• Work instructions: In your copy of the data, include no pictures and alter nothing else.

*** Opening Information given ***

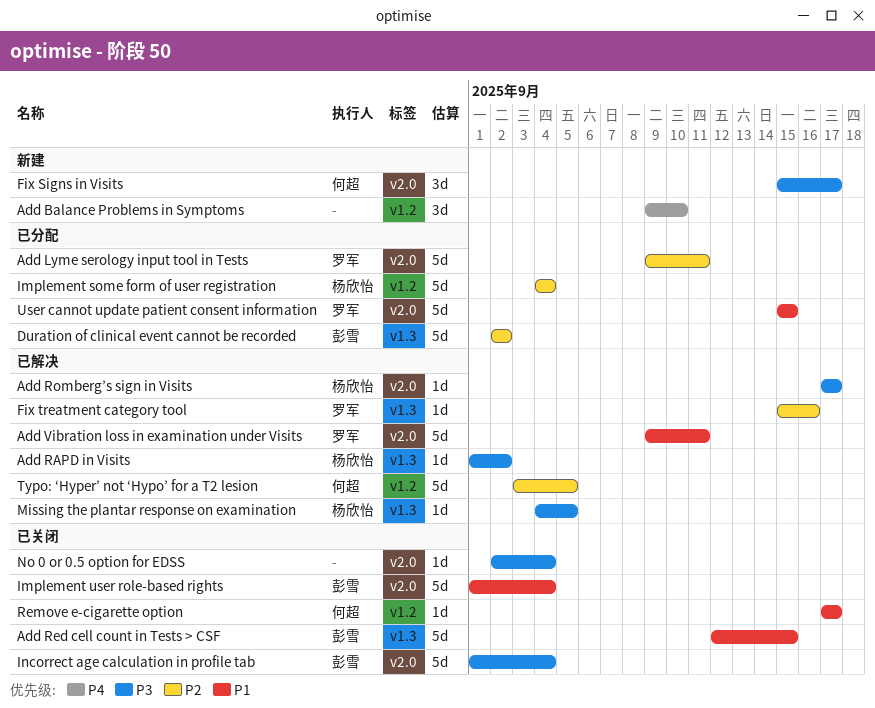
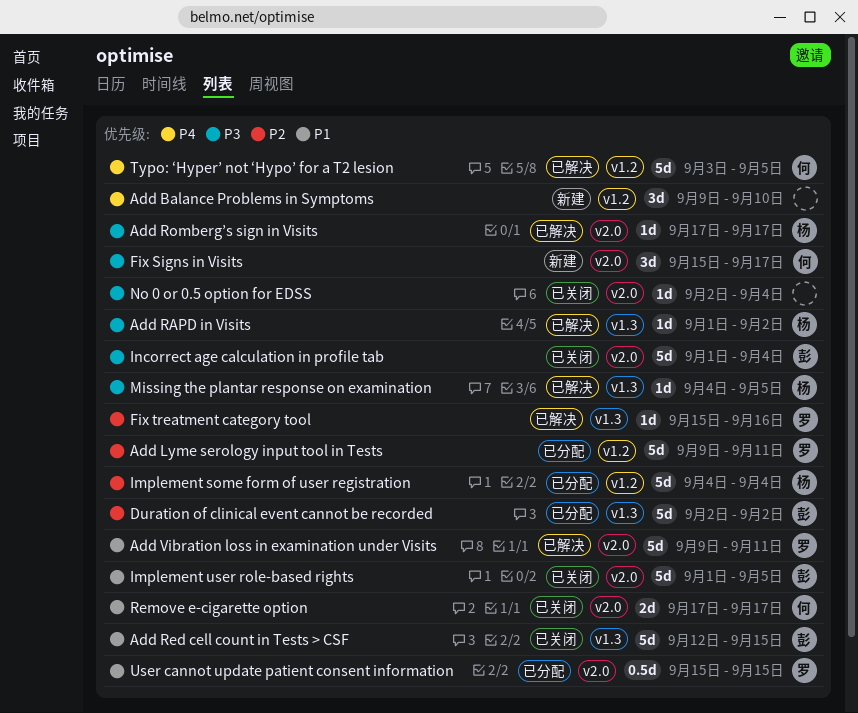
Add Lyme serology input tool in Tests, label: v2.0 -> v1.2
Implement user role-based rights, due: Sep 4 -> Sep 5
Remove e-cigarette option, label: v1.2 -> v2.0
Remove e-cigarette option, estimate: 1d -> 2d
Typo: ‘Hyper’ not ‘Hypo’ for a T2 lesion, priority: P2 -> P4
User cannot update patient consent information, estimate: 5d -> 0.5d

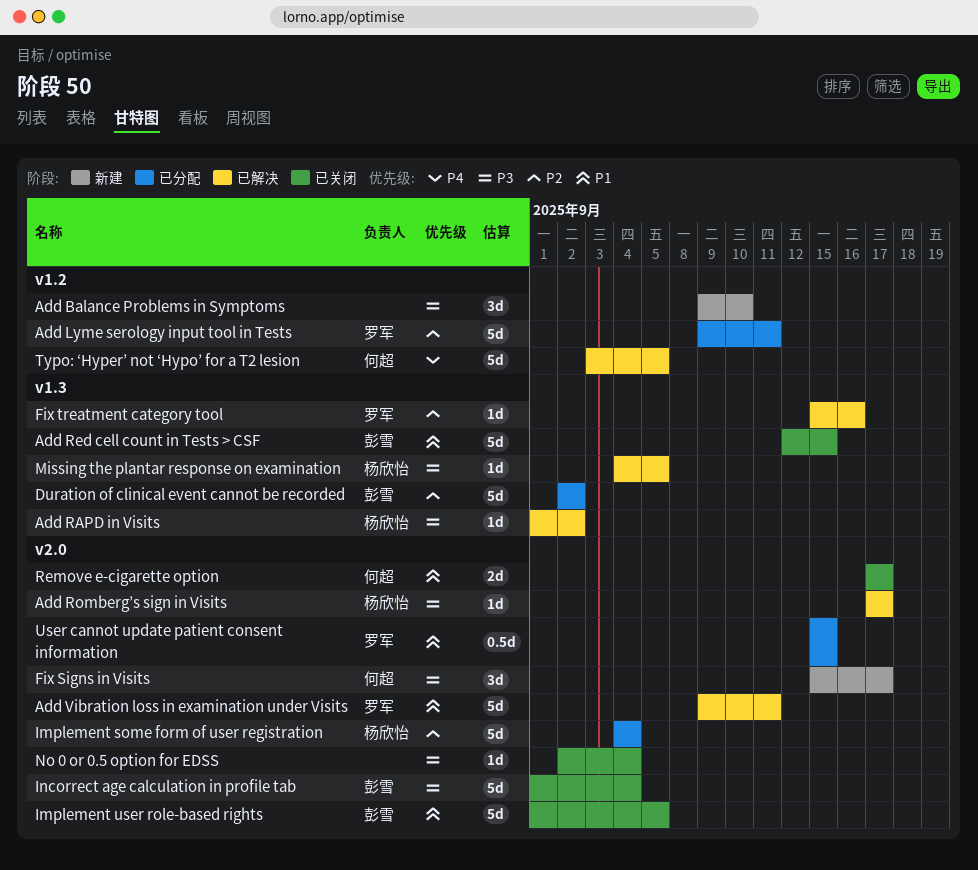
Add Balance Problems in Symptoms, priority: P4 -> P3
Implement some form of user registration, label: v1.2 -> v2.0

*** Closing Information given ***

• Solution for this exercise:
Add Lyme serology input tool in Tests, label: v2.0 -> v1.2
Implement user role-based rights, due: Sep 4 -> Sep 5
Remove e-cigarette option, label: v1.2 -> v2.0
Remove e-cigarette option, estimate: 1d -> 2d
Typo: ‘Hyper’ not ‘Hypo’ for a T2 lesion, priority: P2 -> P4
User cannot update patient consent information, estimate: 5d -> 0.5d

Add Balance Problems in Symptoms, priority: P4 -> P3
Implement some form of user registration, label: v1.2 -> v2.0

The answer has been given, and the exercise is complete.